**Entries provided:**

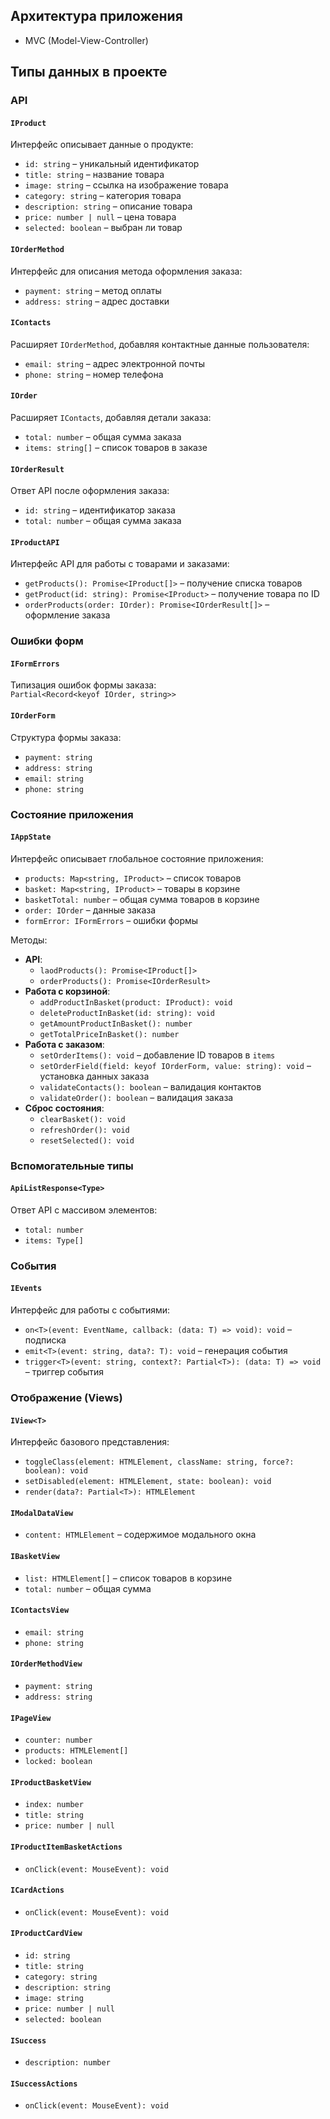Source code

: ## Архитектура приложения 
- MVC (Model-View-Controller) 

## Типы данных в проекте

### API
#### `IProduct`
Интерфейс описывает данные о продукте:
- `id: string` – уникальный идентификатор
- `title: string` – название товара
- `image: string` – ссылка на изображение товара
- `category: string` – категория товара
- `description: string` – описание товара
- `price: number | null` – цена товара
- `selected: boolean` – выбран ли товар

#### `IOrderMethod`
Интерфейс для описания метода оформления заказа:
- `payment: string` – метод оплаты
- `address: string` – адрес доставки

#### `IContacts`
Расширяет `IOrderMethod`, добавляя контактные данные пользователя:
- `email: string` – адрес электронной почты
- `phone: string` – номер телефона

#### `IOrder`
Расширяет `IContacts`, добавляя детали заказа:
- `total: number` – общая сумма заказа
- `items: string[]` – список товаров в заказе

#### `IOrderResult`
Ответ API после оформления заказа:
- `id: string` – идентификатор заказа
- `total: number` – общая сумма заказа

#### `IProductAPI`
Интерфейс API для работы с товарами и заказами:
- `getProducts(): Promise<IProduct[]>` – получение списка товаров
- `getProduct(id: string): Promise<IProduct>` – получение товара по ID
- `orderProducts(order: IOrder): Promise<IOrderResult[]>` – оформление заказа

### Ошибки форм
#### `IFormErrors`
Типизация ошибок формы заказа:  
`Partial<Record<keyof IOrder, string>>`

#### `IOrderForm`
Структура формы заказа:
- `payment: string`
- `address: string`
- `email: string`
- `phone: string`

### Состояние приложения
#### `IAppState`
Интерфейс описывает глобальное состояние приложения:
- `products: Map<string, IProduct>` – список товаров
- `basket: Map<string, IProduct>` – товары в корзине
- `basketTotal: number` – общая сумма товаров в корзине
- `order: IOrder` – данные заказа
- `formError: IFormErrors` – ошибки формы

Методы:
- **API**:
  - `laodProducts(): Promise<IProduct[]>`
  - `orderProducts(): Promise<IOrderResult>`
- **Работа с корзиной**:
  - `addProductInBasket(product: IProduct): void`
  - `deleteProductInBasket(id: string): void`
  - `getAmountProductInBasket(): number`
  - `getTotalPriceInBasket(): number`
- **Работа с заказом**:
  - `setOrderItems(): void` – добавление ID товаров в `items`
  - `setOrderField(field: keyof IOrderForm, value: string): void` – установка данных заказа
  - `validateContacts(): boolean` – валидация контактов
  - `validateOrder(): boolean` – валидация заказа
- **Сброс состояния**:
  - `clearBasket(): void`
  - `refreshOrder(): void`
  - `resetSelected(): void`

### Вспомогательные типы
#### `ApiListResponse<Type>`
Ответ API с массивом элементов:
- `total: number`
- `items: Type[]`

### События
#### `IEvents`
Интерфейс для работы с событиями:
- `on<T>(event: EventName, callback: (data: T) => void): void` – подписка
- `emit<T>(event: string, data?: T): void` – генерация события
- `trigger<T>(event: string, context?: Partial<T>): (data: T) => void` – триггер события

### Отображение (Views)
#### `IView<T>`
Интерфейс базового представления:
- `toggleClass(element: HTMLElement, className: string, force?: boolean): void`
- `setDisabled(element: HTMLElement, state: boolean): void`
- `render(data?: Partial<T>): HTMLElement`

#### `IModalDataView`
- `content: HTMLElement` – содержимое модального окна

#### `IBasketView`
- `list: HTMLElement[]` – список товаров в корзине
- `total: number` – общая сумма

#### `IContactsView`
- `email: string`
- `phone: string`

#### `IOrderMethodView`
- `payment: string`
- `address: string`

#### `IPageView`
- `counter: number`
- `products: HTMLElement[]`
- `locked: boolean`

#### `IProductBasketView`
- `index: number`
- `title: string`
- `price: number | null`

#### `IProductItemBasketActions`
- `onClick(event: MouseEvent): void`

#### `ICardActions`
- `onClick(event: MouseEvent): void`

#### `IProductCardView`
- `id: string`
- `title: string`
- `category: string`
- `description: string`
- `image: string`
- `price: number | null`
- `selected: boolean`

#### `ISuccess`
- `description: number`

#### `ISuccessActions`
- `onClick(event: MouseEvent): void`
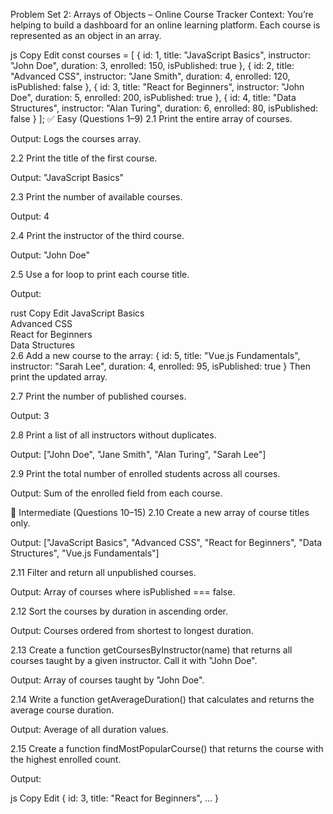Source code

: Problem Set 2: Arrays of Objects – Online Course Tracker
Context:
You’re helping to build a dashboard for an online learning platform. Each course is represented as an object in an array.

js
Copy
Edit
const courses = [
  { id: 1, title: "JavaScript Basics", instructor: "John Doe", duration: 3, enrolled: 150, isPublished: true },
  { id: 2, title: "Advanced CSS", instructor: "Jane Smith", duration: 4, enrolled: 120, isPublished: false },
  { id: 3, title: "React for Beginners", instructor: "John Doe", duration: 5, enrolled: 200, isPublished: true },
  { id: 4, title: "Data Structures", instructor: "Alan Turing", duration: 6, enrolled: 80, isPublished: false }
];
✅ Easy (Questions 1–9)
2.1 Print the entire array of courses.

Output: Logs the courses array.

2.2 Print the title of the first course.

Output: "JavaScript Basics"

2.3 Print the number of available courses.

Output: 4

2.4 Print the instructor of the third course.

Output: "John Doe"

2.5 Use a for loop to print each course title.

Output:

rust
Copy
Edit
JavaScript Basics  
Advanced CSS  
React for Beginners  
Data Structures  
2.6 Add a new course to the array:
{ id: 5, title: "Vue.js Fundamentals", instructor: "Sarah Lee", duration: 4, enrolled: 95, isPublished: true }
Then print the updated array.

2.7 Print the number of published courses.

Output: 3

2.8 Print a list of all instructors without duplicates.

Output: ["John Doe", "Jane Smith", "Alan Turing", "Sarah Lee"]

2.9 Print the total number of enrolled students across all courses.

Output: Sum of the enrolled field from each course.

🔄 Intermediate (Questions 10–15)
2.10 Create a new array of course titles only.

Output: ["JavaScript Basics", "Advanced CSS", "React for Beginners", "Data Structures", "Vue.js Fundamentals"]

2.11 Filter and return all unpublished courses.

Output: Array of courses where isPublished === false.

2.12 Sort the courses by duration in ascending order.

Output: Courses ordered from shortest to longest duration.

2.13 Create a function getCoursesByInstructor(name) that returns all courses taught by a given instructor. Call it with "John Doe".

Output: Array of courses taught by "John Doe".

2.14 Write a function getAverageDuration() that calculates and returns the average course duration.

Output: Average of all duration values.

2.15 Create a function findMostPopularCourse() that returns the course with the highest enrolled count.

Output:

js
Copy
Edit
{ id: 3, title: "React for Beginners", ... }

**Brief:** Search the lines above for the string "корзине", then show every one that has it.

**Output of the exercise:**
- `basket: Map<string, IProduct>` – товары в корзине
- `basketTotal: number` – общая сумма товаров в корзине
- `list: HTMLElement[]` – список товаров в корзине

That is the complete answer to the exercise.